(Exercise prompt)
Turn the lines from the one containing "What lens and" through the last line into a two-column CSV with the columns request and answer. Make one row per request, put each value in a quoted field with line breaks replaced by spaces, and leave out the pictures.

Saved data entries
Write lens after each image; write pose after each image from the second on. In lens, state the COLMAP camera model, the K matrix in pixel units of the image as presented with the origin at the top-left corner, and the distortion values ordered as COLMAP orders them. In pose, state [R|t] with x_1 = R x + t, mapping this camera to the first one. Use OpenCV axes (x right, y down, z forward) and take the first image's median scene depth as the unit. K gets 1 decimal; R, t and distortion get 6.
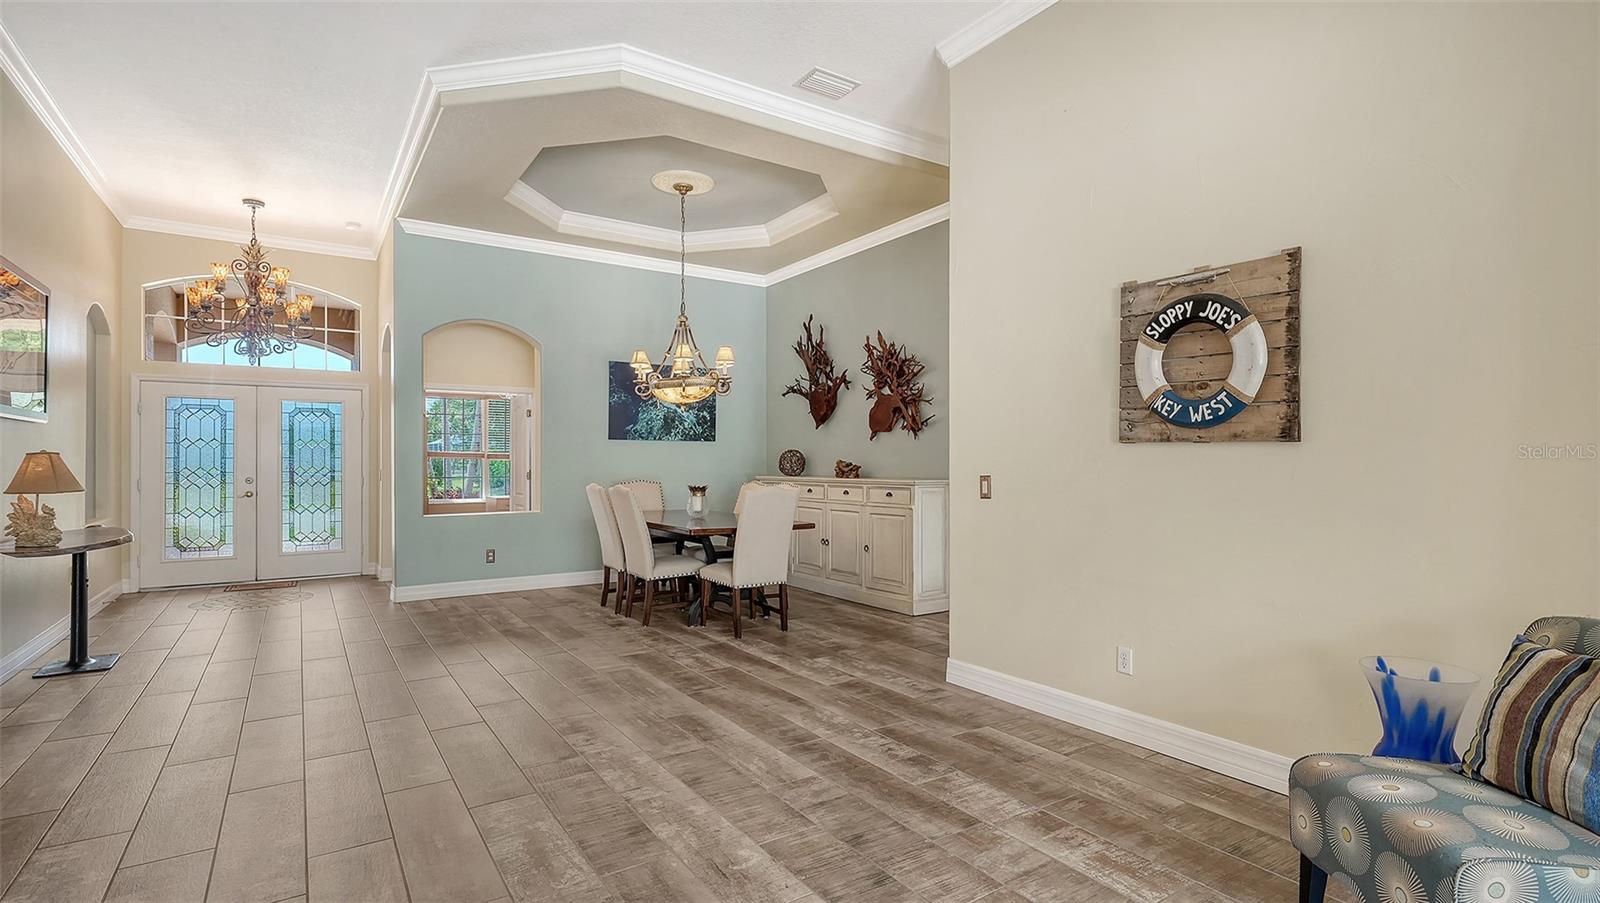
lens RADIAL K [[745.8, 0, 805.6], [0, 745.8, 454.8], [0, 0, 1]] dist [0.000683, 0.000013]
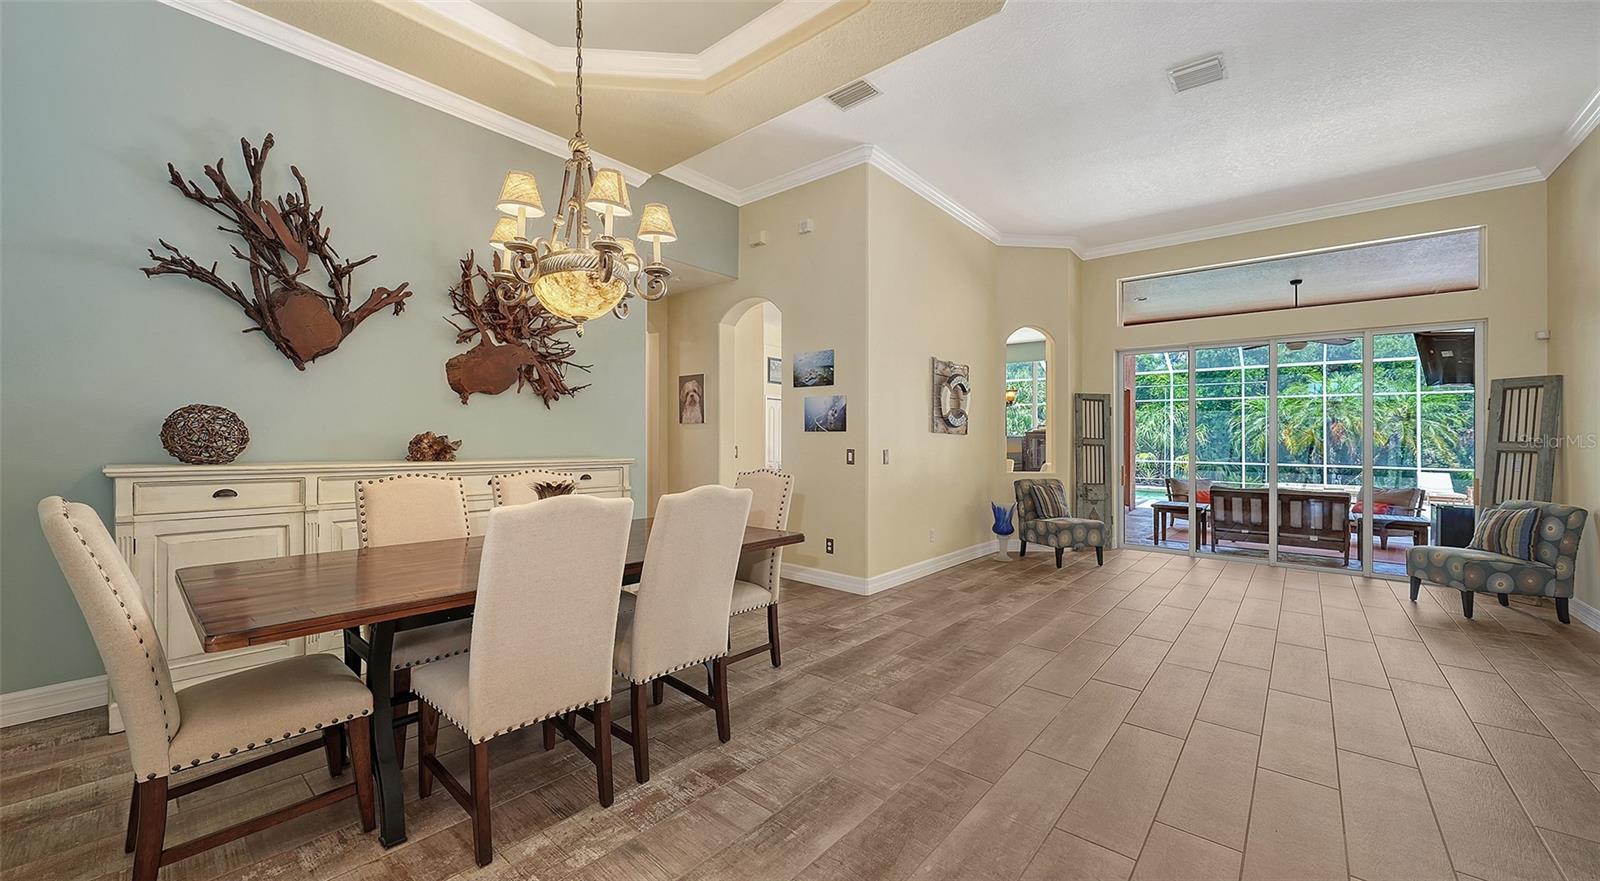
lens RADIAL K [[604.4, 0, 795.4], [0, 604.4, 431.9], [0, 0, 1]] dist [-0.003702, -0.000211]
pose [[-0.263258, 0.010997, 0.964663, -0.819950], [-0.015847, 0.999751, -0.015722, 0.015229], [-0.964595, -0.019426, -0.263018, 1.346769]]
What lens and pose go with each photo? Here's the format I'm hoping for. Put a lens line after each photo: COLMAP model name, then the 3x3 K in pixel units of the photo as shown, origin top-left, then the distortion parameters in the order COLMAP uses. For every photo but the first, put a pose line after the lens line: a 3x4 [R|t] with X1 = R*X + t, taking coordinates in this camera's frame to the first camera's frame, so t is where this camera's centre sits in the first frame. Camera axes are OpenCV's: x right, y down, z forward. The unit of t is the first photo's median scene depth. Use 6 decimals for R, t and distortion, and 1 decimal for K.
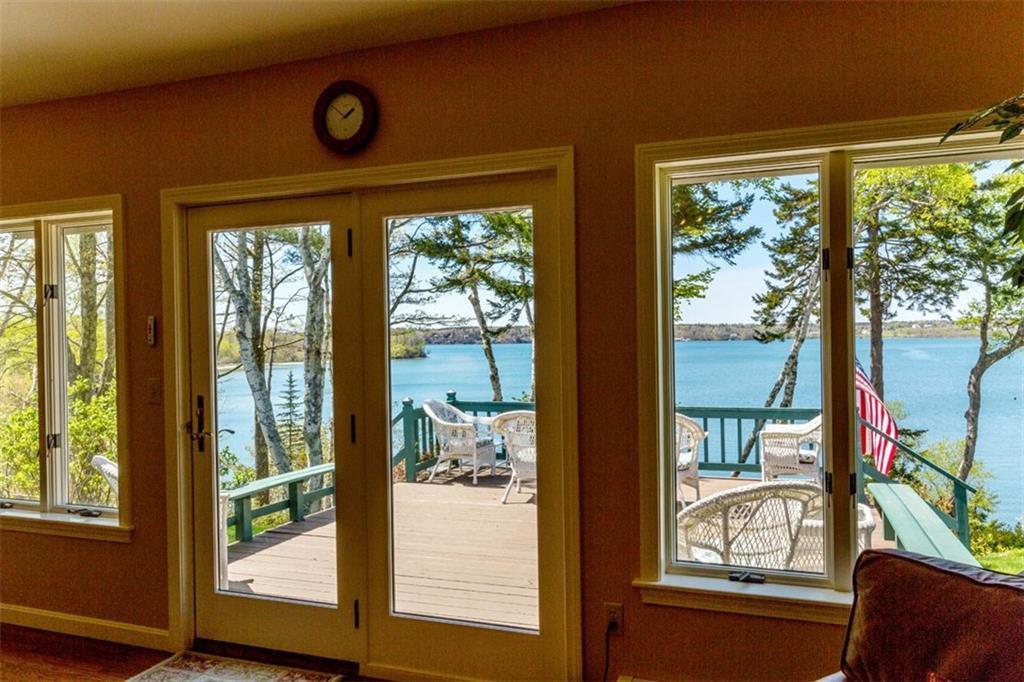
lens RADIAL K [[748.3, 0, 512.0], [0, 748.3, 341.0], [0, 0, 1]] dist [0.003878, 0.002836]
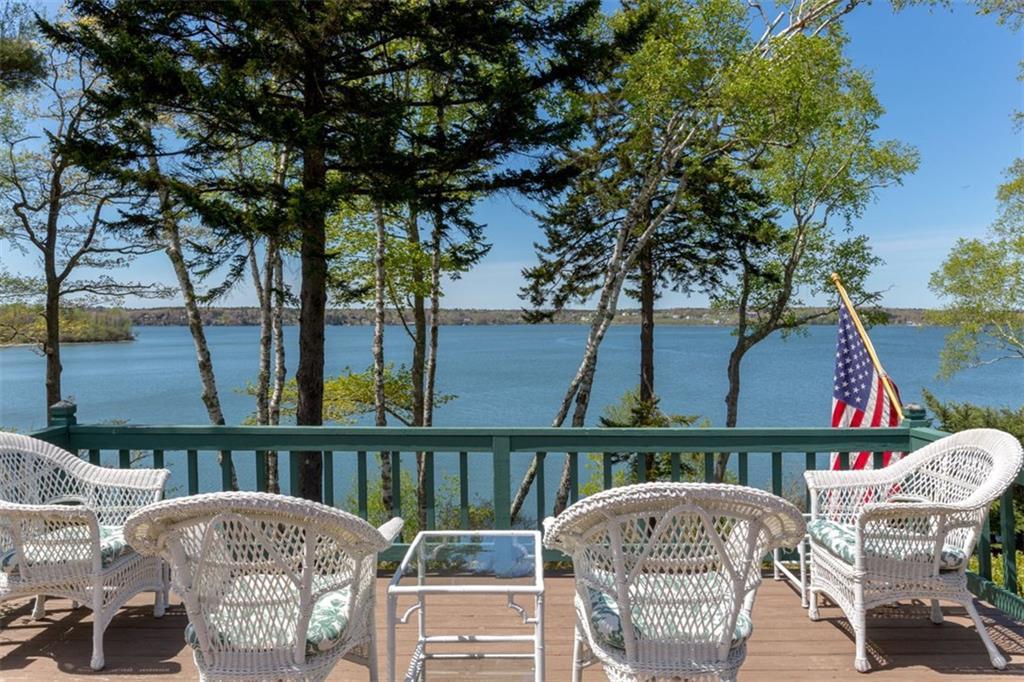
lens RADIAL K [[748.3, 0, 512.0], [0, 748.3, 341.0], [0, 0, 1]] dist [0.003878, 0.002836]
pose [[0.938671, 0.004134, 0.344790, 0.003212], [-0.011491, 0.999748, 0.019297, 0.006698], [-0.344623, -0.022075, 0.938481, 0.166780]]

(Task answer)
request,answer
"What lens and pose go with each photo? Here's the format I'm hoping for. Put a lens line after each photo: COLMAP model name, then the 3x3 K in pixel units of the photo as shown, origin top-left, then the distortion parameters in the order COLMAP uses. For every photo but the first, put a pose line after the lens line: a 3x4 [R|t] with X1 = R*X + t, taking coordinates in this camera's frame to the first camera's frame, so t is where this camera's centre sits in the first frame. Camera axes are OpenCV's: x right, y down, z forward. The unit of t is the first photo's median scene depth. Use 6 decimals for R, t and distortion, and 1 decimal for K.","lens RADIAL K [[748.3, 0, 512.0], [0, 748.3, 341.0], [0, 0, 1]] dist [0.003878, 0.002836] lens RADIAL K [[748.3, 0, 512.0], [0, 748.3, 341.0], [0, 0, 1]] dist [0.003878, 0.002836] pose [[0.938671, 0.004134, 0.344790, 0.003212], [-0.011491, 0.999748, 0.019297, 0.006698], [-0.344623, -0.022075, 0.938481, 0.166780]]"